O Valmet 33, com motor totalmente original, foi o destaque em uma caravana de tratores realizada entre 8 e 11, no Vale do Paraíba (SP). O trator, no entanto, não é o único da coleção exposto na revenda. O agricultor-empresário mantém também um MF 35x de 1960, o mesmo modelo que está sendo relançado pela Massey, e um Fendt de 1955.
“Gosto de mostrar para os jovens como se deu a evolução das máquinas agrícolas no Brasil para que imaginem como serão os equipamentos daqui 50 anos. Muitas crianças vêm à loja ver as grandes máquinas de hoje com muita tecnologia embarcada, mas algumas se encantam mesmo é com o pequenino trator”, conta.
Nas fazendas, os Guareschi têm 85 máquinas em operação,
entre tratores, colheitadeiras, pulverizadores e pás-carregadeiras de várias
marcas. “Acompanhamos as novas tecnologias e renovamos a frota a cada cinco
anos. O ideal é trocar quando a máquina atinge 12 mil a 15 mil horas de
trabalho porque assim não desvaloriza muito e nem demanda manutenção”,
recomenda.
Peças de Museu
Bisneta do conde Francesco Matarazzo, Patrícia Matarazzo, produtora de cana e laranja em Bebedouro (SP), disputa com a Prefeitura na Justiça 14 tratores de mais de 80 anos que pertenciam ao seu pai. Eduardo André Matarazzo foi um dos precursores do antigomobilismo no Brasil. Comprava os veículos e mandava restaurar.
As máquinas fazem parte da coleção de 239 itens do Museu de Armas, Veículos e Máquinas Eduardo André Matarazzo, instalado no centro de Bebedouro. Mas ela quer recuperar a posse para expô-las no museu de antiguidades que mantém na centenária fazenda da família, de 533 hectares.
A fazenda de Patrícia foi a primeira do país a conquistar o certificado internacional SAI (Iniciativa de Agricultura Sustentável) para a produção de cana. Atualmente tem em operação um Cinquentinha e vários tratores com mais de 20 anos, além de um caminhão militar da década de 40 da marca GMC que é usado para transportar cargas.
“Não invisto muito em máquinas novas porque são muito caras, nem costumo vender as antigas.
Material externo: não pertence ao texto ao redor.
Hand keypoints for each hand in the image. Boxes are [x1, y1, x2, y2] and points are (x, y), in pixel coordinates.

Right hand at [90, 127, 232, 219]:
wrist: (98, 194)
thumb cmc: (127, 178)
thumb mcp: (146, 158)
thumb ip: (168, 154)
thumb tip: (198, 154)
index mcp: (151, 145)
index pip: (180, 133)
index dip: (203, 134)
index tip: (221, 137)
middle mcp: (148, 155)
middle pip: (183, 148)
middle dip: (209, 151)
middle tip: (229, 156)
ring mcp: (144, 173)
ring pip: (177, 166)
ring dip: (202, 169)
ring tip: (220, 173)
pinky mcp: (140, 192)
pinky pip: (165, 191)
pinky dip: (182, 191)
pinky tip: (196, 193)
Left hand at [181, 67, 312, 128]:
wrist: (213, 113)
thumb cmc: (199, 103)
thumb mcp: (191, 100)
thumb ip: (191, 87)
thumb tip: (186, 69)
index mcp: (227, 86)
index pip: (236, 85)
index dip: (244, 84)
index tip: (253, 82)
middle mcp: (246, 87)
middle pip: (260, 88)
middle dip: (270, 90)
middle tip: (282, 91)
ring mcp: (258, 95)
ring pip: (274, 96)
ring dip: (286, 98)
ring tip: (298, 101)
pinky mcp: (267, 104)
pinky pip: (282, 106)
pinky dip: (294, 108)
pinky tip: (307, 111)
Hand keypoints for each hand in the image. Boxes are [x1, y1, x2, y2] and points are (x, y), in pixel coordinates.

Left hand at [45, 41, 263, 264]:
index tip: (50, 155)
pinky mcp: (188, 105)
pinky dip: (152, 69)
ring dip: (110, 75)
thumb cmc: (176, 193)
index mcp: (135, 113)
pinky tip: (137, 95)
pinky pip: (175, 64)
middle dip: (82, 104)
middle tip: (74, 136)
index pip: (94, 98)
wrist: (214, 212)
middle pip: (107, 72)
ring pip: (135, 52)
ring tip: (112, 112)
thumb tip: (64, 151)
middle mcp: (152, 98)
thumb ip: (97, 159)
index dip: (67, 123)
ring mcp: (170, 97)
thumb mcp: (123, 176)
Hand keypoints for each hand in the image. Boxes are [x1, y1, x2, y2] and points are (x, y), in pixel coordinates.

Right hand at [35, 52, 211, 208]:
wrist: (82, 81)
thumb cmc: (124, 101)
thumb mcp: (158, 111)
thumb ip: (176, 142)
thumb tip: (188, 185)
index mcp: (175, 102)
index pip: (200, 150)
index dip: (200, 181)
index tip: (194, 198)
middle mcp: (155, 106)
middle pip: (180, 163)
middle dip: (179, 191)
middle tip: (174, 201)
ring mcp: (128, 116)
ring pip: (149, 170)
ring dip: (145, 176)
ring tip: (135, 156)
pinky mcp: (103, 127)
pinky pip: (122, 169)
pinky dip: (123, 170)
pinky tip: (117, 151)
Prefiro reformar meus tratores e comprar novos implementos e drones”, diz a produtora.
Herança do avô
A paixão pelas máquinas antigas e raras não se restringe a
grandes produtores. Luís Sérgio Celeste Jorge, produtor de soja e cana em 200
hectares, em Aramina (SP), guarda o MF 50, ano 63. O Cinquentinha foi comprado
zero pelo avô, o libanês Sarquis Jorge, agricultor pioneiro da família que
chegou ao Brasil com 8 anos.
Há cinco anos, para presentear o pai, Luís mandou fazer uma nova reforma que custou cerca de R$ 13 mil para expor o trator como relíquia da família. “Esse tratorzinho tem uma fama muito boa. Era muito versátil, econômico e de fácil manuseio. De vez em quando, a gente dá uma volta com ele ou leva para exposição de máquinas antigas.”
Para o trabalho atual na lavoura e para prestar serviço a terceiros, Luís usa máquinas maiores e mais modernas, mas sem piloto automático e com pouca tecnologia embarcada. São 11 tratores, duas colhedoras de cana e uma de soja. Neste ano, comprou outro trator zero.
A colheitadeira de mais de 30 anos
Ivanor tem um trator mais novo, mas sua paixão é um trator com rodas de ferro de grande diâmetro e pequena espessura lançado por uma empresa catarinense, a Brasélio, em 1977, para que os produtores pudessem trabalhar nas lavouras de arroz sem precisar descer da máquina.